Gold — Catch it if you can
Mar 8, 2024·Alasdair MacleodGold and silver surged this week on a sudden increase in demand. In European trade this morning, gold was $2167, a new record and up $85 from last Friday’s close, while silver at $24.49 was up $1.18. Comex volumes in both contracts were heavy, but the startling increase was in gold’s Open Interest, which has surged by 100,000 contracts since 20 February:
Comex deliveries have also soared. In the four days of this week so far, 1,056 gold contracts have stood for delivery, making the total this year 28,159 contracts (87.58 tonnes). But the more remarkable increase has been in silver contracts: 1,628 this week so far representing 8,140,000 ounces or 253 tonnes. The total for this year to date is 1,122 tonnes.

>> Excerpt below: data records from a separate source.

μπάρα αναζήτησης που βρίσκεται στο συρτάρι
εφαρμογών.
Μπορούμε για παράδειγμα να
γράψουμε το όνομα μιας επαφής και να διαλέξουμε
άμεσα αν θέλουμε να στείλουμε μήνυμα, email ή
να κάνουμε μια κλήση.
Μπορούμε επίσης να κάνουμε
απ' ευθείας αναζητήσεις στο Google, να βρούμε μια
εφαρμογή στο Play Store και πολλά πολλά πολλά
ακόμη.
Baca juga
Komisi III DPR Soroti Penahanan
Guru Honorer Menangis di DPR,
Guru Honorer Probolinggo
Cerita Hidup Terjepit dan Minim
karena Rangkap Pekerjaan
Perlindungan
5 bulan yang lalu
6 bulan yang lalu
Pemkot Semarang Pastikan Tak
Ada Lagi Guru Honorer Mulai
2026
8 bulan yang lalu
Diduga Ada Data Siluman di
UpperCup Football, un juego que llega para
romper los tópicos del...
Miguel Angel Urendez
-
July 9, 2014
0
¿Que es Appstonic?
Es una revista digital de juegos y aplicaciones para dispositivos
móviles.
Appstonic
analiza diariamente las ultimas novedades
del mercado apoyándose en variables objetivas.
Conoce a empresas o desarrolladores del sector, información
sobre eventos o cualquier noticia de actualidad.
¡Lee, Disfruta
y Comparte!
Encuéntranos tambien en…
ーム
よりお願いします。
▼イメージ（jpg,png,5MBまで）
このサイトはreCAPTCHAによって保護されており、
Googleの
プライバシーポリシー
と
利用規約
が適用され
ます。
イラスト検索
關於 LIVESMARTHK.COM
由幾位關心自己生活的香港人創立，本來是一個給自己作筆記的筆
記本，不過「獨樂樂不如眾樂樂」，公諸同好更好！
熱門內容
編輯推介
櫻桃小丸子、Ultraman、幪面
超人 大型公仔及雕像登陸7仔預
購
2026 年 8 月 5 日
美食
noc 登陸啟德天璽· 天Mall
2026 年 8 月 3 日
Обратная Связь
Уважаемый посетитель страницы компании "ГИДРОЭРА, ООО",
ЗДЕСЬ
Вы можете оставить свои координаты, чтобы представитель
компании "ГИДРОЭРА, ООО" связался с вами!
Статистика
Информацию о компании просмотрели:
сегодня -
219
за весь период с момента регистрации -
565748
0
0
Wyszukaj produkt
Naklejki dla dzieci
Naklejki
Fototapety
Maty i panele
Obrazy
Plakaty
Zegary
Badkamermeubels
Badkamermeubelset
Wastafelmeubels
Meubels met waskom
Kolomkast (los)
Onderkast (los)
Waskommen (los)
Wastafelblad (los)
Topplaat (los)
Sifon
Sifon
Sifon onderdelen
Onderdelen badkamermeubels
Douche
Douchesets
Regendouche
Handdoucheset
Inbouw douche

Admittedly, this would take fleets of security vans working 24/7 to handle these quantities if on being stood for delivery this bullion was actually delivered out of the vaults. Instead, it represents change of ownership rather than actual deliveries, but it is an indication of the stress on bullion bank liquidity which must be being badly squeezed, not just on Comex but in London as well.
The bullion establishment in western capital markets has been caught badly short. The squeeze is global, which is why when the charts say “buy gold” as they now do the effect has been dramatic. After a 43-month consolidation, breaking into new high ground was bound to be a major event. The next chart shows the technical position.
This is as powerful as it gets, capable of supporting a run of several hundred dollars higher. And Elliott Wave technicians will be positively drooling over the bullish potential.
Silver supplies limited
With a price ratio of 88 ounces to one of gold, silver appears to be particularly oversold. Industrial demand for it has soared in recent years, eating into the balance of stocks held as investment. The deterioration of the liquidity pool is illustrated by the decline in LMBA vaulted stocks since 2022.
And now there appears to be a run on Comex deliveries.
So what is it all about? Long-time readers of this column will know it’s less about gold going up and more about currencies going down, a pattern established when the Bretton Woods Agreement was suspended in 1971. It now appears that the dollar is faltering as the following charts show. The first chart is of the dollar index, and the second is the yield on the 10-year Treasury Note.
The TWI indicates that the tide has turned against the dollar measured against other currencies, and the declining T-note yield signals that markets expect a greater emphasis on funding the Treasury’s deficit than controlling inflation. Keynesian-trained traders believe that lower bond yields are good for gold and have been caught underweight, or even outright short of their pet rock. The next chart shows the position of Comex Swaps (aka bullion bank traders) on 27 February, adjusted for today’s gold price.
They have found it impossible to get their short positions down to the pre-2018 levels, because the miners are no longer hedging forward production. Since the last Commitment of Traders report, Open Interest has increased nearly 100,000 contracts, most of the short-side burden falling on their shoulders.
Which brings us to systemic risk. The possibility of a bullion bank failure should not be dismissed lightly if the gold price continues to rise steeply. Unlike the last real squeeze on them in late-2000, this time the miners are not hedging their output and the squeeze is entirely on the financial establishment’s shorts.